- Problem to work on: Each line of the records containing "tours" is to be copied out and returned.

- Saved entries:
++++++
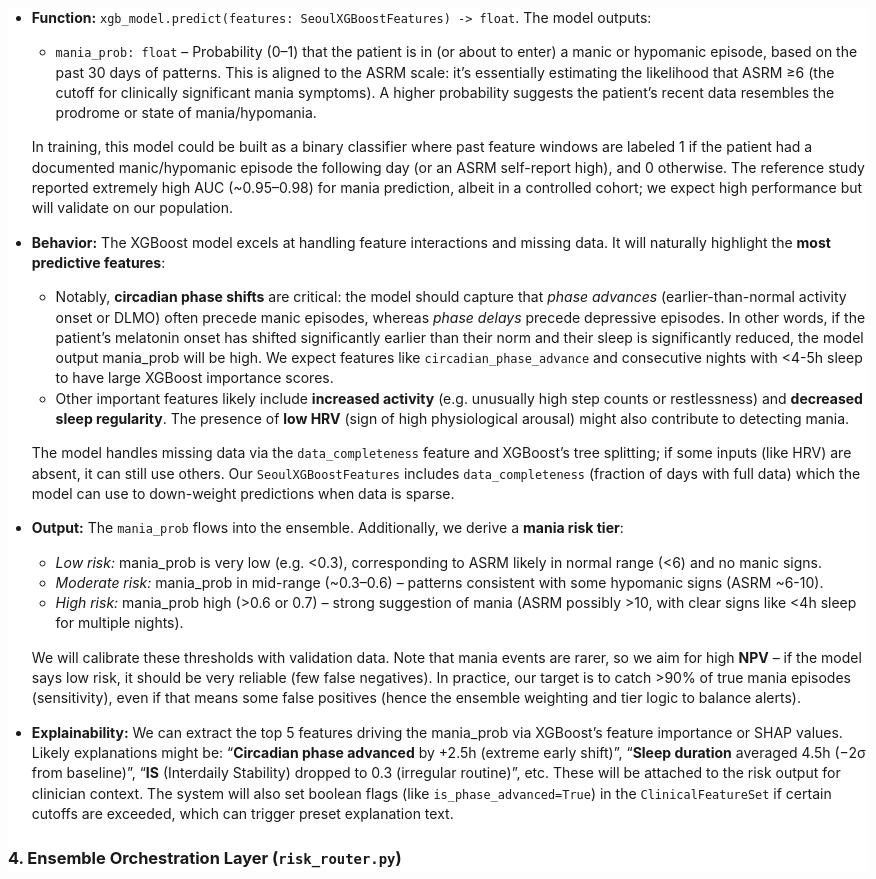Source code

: * **Function:** `xgb_model.predict(features: SeoulXGBoostFeatures) -> float`. The model outputs:

  * `mania_prob: float` – Probability (0–1) that the patient is in (or about to enter) a manic or hypomanic episode, based on the past 30 days of patterns. This is aligned to the ASRM scale: it’s essentially estimating the likelihood that ASRM ≥6 (the cutoff for clinically significant mania symptoms). A higher probability suggests the patient’s recent data resembles the prodrome or state of mania/hypomania.

  In training, this model could be built as a binary classifier where past feature windows are labeled 1 if the patient had a documented manic/hypomanic episode the following day (or an ASRM self-report high), and 0 otherwise. The reference study reported extremely high AUC (\~0.95–0.98) for mania prediction, albeit in a controlled cohort; we expect high performance but will validate on our population.

* **Behavior:** The XGBoost model excels at handling feature interactions and missing data. It will naturally highlight the **most predictive features**:

  * Notably, **circadian phase shifts** are critical: the model should capture that *phase advances* (earlier-than-normal activity onset or DLMO) often precede manic episodes, whereas *phase delays* precede depressive episodes. In other words, if the patient’s melatonin onset has shifted significantly earlier than their norm and their sleep is significantly reduced, the model output mania\_prob will be high. We expect features like `circadian_phase_advance` and consecutive nights with <4-5h sleep to have large XGBoost importance scores.
  * Other important features likely include **increased activity** (e.g. unusually high step counts or restlessness) and **decreased sleep regularity**. The presence of **low HRV** (sign of high physiological arousal) might also contribute to detecting mania.

  The model handles missing data via the `data_completeness` feature and XGBoost’s tree splitting; if some inputs (like HRV) are absent, it can still use others. Our `SeoulXGBoostFeatures` includes `data_completeness` (fraction of days with full data) which the model can use to down-weight predictions when data is sparse.

* **Output:** The `mania_prob` flows into the ensemble. Additionally, we derive a **mania risk tier**:

  * *Low risk:* mania\_prob is very low (e.g. <0.3), corresponding to ASRM likely in normal range (<6) and no manic signs.
  * *Moderate risk:* mania\_prob in mid-range (\~0.3–0.6) – patterns consistent with some hypomanic signs (ASRM \~6-10).
  * *High risk:* mania\_prob high (>0.6 or 0.7) – strong suggestion of mania (ASRM possibly >10, with clear signs like <4h sleep for multiple nights).

  We will calibrate these thresholds with validation data. Note that mania events are rarer, so we aim for high **NPV** – if the model says low risk, it should be very reliable (few false negatives). In practice, our target is to catch >90% of true mania episodes (sensitivity), even if that means some false positives (hence the ensemble weighting and tier logic to balance alerts).

* **Explainability:** We can extract the top 5 features driving the mania\_prob via XGBoost’s feature importance or SHAP values. Likely explanations might be: “**Circadian phase advanced** by +2.5h (extreme early shift)”, “**Sleep duration** averaged 4.5h (−2σ from baseline)”, “**IS** (Interdaily Stability) dropped to 0.3 (irregular routine)”, etc. These will be attached to the risk output for clinician context. The system will also set boolean flags (like `is_phase_advanced=True`) in the `ClinicalFeatureSet` if certain cutoffs are exceeded, which can trigger preset explanation text.

### 4. Ensemble Orchestration Layer (`risk_router.py`)
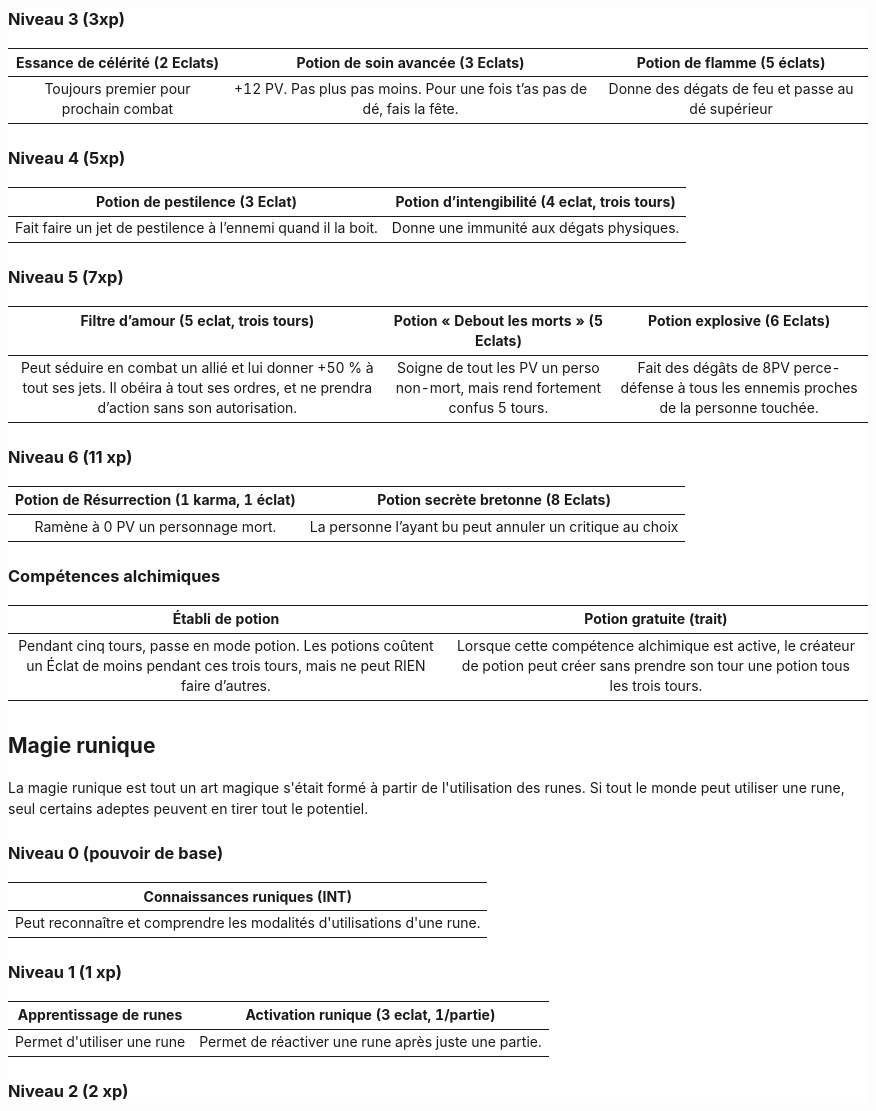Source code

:### Niveau 3 (3xp)

| Essance de célérité (2 Eclats) | Potion de soin avancée (3 Eclats) | Potion de flamme (5 éclats) |
|:---:|:----:|:----:|
| Toujours premier pour prochain combat | +12 PV. Pas plus pas moins. Pour une fois t’as pas de dé, fais la fête. | Donne des dégats de feu et passe au dé supérieur |

### Niveau 4 (5xp)

| Potion de pestilence (3 Eclat) | Potion d’intengibilité (4 eclat, trois tours) |
|:-----:|:-------:|
| Fait faire un jet de pestilence à l’ennemi quand il la boit. | Donne une immunité aux dégats physiques.  |

### Niveau 5 (7xp)

| Filtre d’amour (5 eclat, trois tours) | Potion « Debout les morts » (5 Eclats) | Potion explosive (6 Eclats) |
|:---:|:----:|:----:|
| Peut séduire en combat un allié et lui donner +50 % à tout ses jets. Il obéira à tout ses ordres, et ne prendra d’action sans son autorisation. | Soigne de tout les PV un perso non-mort, mais rend fortement confus 5 tours.  | Fait des dégâts de 8PV perce-défense à tous les ennemis proches de la personne touchée. |

### Niveau 6 (11 xp)

| Potion de Résurrection (1 karma, 1 éclat) | Potion secrète bretonne (8 Eclats) |
|:-----:|:-------:|
| Ramène à 0 PV un personnage mort. | La personne l’ayant bu peut annuler un critique au choix |

### Compétences alchimiques

| Établi de potion | Potion gratuite (trait) |
|:-----:|:-------:|
| Pendant cinq tours, passe en mode potion. Les potions coûtent un Éclat de moins pendant ces trois tours, mais ne peut RIEN faire d’autres. | Lorsque cette compétence alchimique est active, le créateur de potion peut créer sans prendre son tour une potion tous les trois tours. |

## Magie runique

La magie runique est tout un art magique s'était formé à partir de l'utilisation des runes. Si tout le monde peut utiliser une rune, seul certains adeptes peuvent en tirer tout le potentiel.

### Niveau 0 (pouvoir de base)

| Connaissances runiques (INT) |
|:---:|
| Peut reconnaître et comprendre les modalités d'utilisations d'une rune. |

### Niveau 1 (1 xp)

| Apprentissage de runes | Activation runique (3 eclat, 1/partie) |
|:-----:|:-------:|
| Permet d'utiliser une rune | Permet de réactiver une rune après juste une partie. |

### Niveau 2 (2 xp)
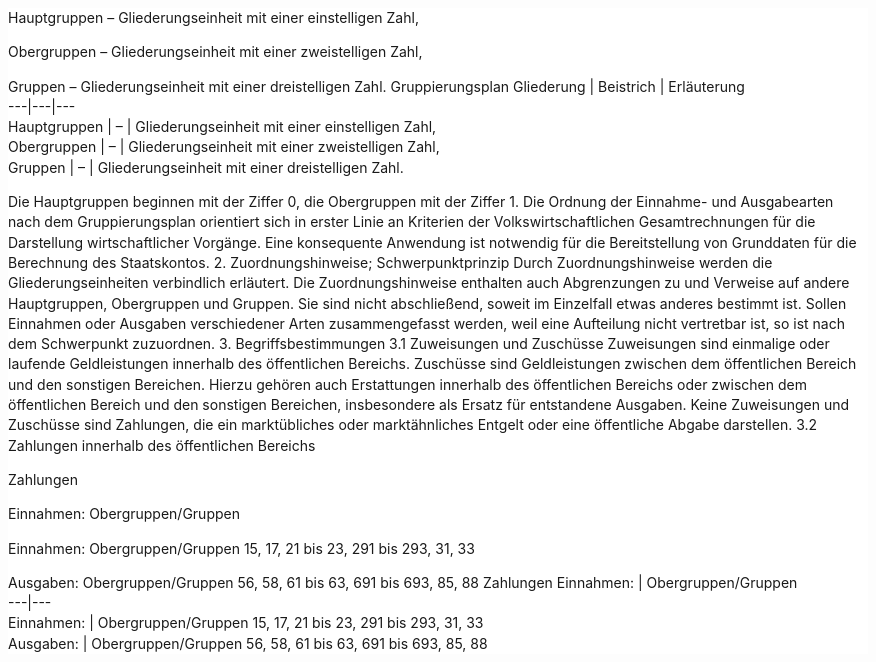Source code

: Hauptgruppen
–
Gliederungseinheit mit einer einstelligen Zahl,


Obergruppen
–
Gliederungseinheit mit einer zweistelligen Zahl,


Gruppen
–
Gliederungseinheit mit einer dreistelligen Zahl. Gruppierungsplan  Gliederung | Beistrich | Erläuterung  
---|---|---  
Hauptgruppen | – | Gliederungseinheit mit einer einstelligen Zahl,  
Obergruppen | – | Gliederungseinheit mit einer zweistelligen Zahl,  
Gruppen | – | Gliederungseinheit mit einer dreistelligen Zahl.


Die Hauptgruppen beginnen mit der Ziffer 0, die Obergruppen mit der Ziffer 1. Die Ordnung der Einnahme- und Ausgabearten nach dem Gruppierungsplan orientiert sich in erster Linie an Kriterien der Volkswirtschaftlichen Gesamtrechnungen für die Darstellung wirtschaftlicher Vorgänge. Eine konsequente Anwendung ist notwendig für die Bereitstellung von Grunddaten für die Berechnung des Staatskontos. 2. Zuordnungshinweise; Schwerpunktprinzip Durch Zuordnungshinweise werden die Gliederungseinheiten verbindlich erläutert. Die Zuordnungshinweise enthalten auch Abgrenzungen zu und Verweise auf andere Hauptgruppen, Obergruppen und Gruppen. Sie sind nicht abschließend, soweit im Einzelfall etwas anderes bestimmt ist. Sollen Einnahmen oder Ausgaben verschiedener Arten zusammengefasst werden, weil eine Aufteilung nicht vertretbar ist, so ist nach dem Schwerpunkt zuzuordnen. 3. Begriffsbestimmungen 3.1 Zuweisungen und Zuschüsse Zuweisungen sind einmalige oder laufende Geldleistungen innerhalb des öffentlichen Bereichs. Zuschüsse sind Geldleistungen zwischen dem öffentlichen Bereich und den sonstigen Bereichen. Hierzu gehören auch Erstattungen innerhalb des öffentlichen Bereichs oder zwischen dem öffentlichen Bereich und den sonstigen Bereichen, insbesondere als Ersatz für entstandene Ausgaben. Keine Zuweisungen und Zuschüsse sind Zahlungen, die ein marktübliches oder marktähnliches Entgelt oder eine öffentliche Abgabe darstellen. 3.2 Zahlungen innerhalb des öffentlichen Bereichs

Zahlungen
        






Einnahmen:
Obergruppen/Gruppen




Einnahmen:
Obergruppen/Gruppen 15, 17, 21 bis 23, 291 bis 293, 31, 33


Ausgaben:
Obergruppen/Gruppen 56, 58, 61 bis 63, 691 bis 693, 85, 88 Zahlungen  Einnahmen: | Obergruppen/Gruppen  
---|---  
Einnahmen: | Obergruppen/Gruppen 15, 17, 21 bis 23, 291 bis 293, 31, 33  
Ausgaben: | Obergruppen/Gruppen 56, 58, 61 bis 63, 691 bis 693, 85, 88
++++++
- Solution to this problem:
| Potion de pestilence (3 Eclat) | Potion d’intengibilité (4 eclat, trois tours) |
| Filtre d’amour (5 eclat, trois tours) | Potion « Debout les morts » (5 Eclats) | Potion explosive (6 Eclats) |
| Peut séduire en combat un allié et lui donner +50 % à tout ses jets. Il obéira à tout ses ordres, et ne prendra d’action sans son autorisation. | Soigne de tout les PV un perso non-mort, mais rend fortement confus 5 tours.  | Fait des dégâts de 8PV perce-défense à tous les ennemis proches de la personne touchée. |
| Pendant cinq tours, passe en mode potion. Les potions coûtent un Éclat de moins pendant ces trois tours, mais ne peut RIEN faire d’autres. | Lorsque cette compétence alchimique est active, le créateur de potion peut créer sans prendre son tour une potion tous les trois tours. |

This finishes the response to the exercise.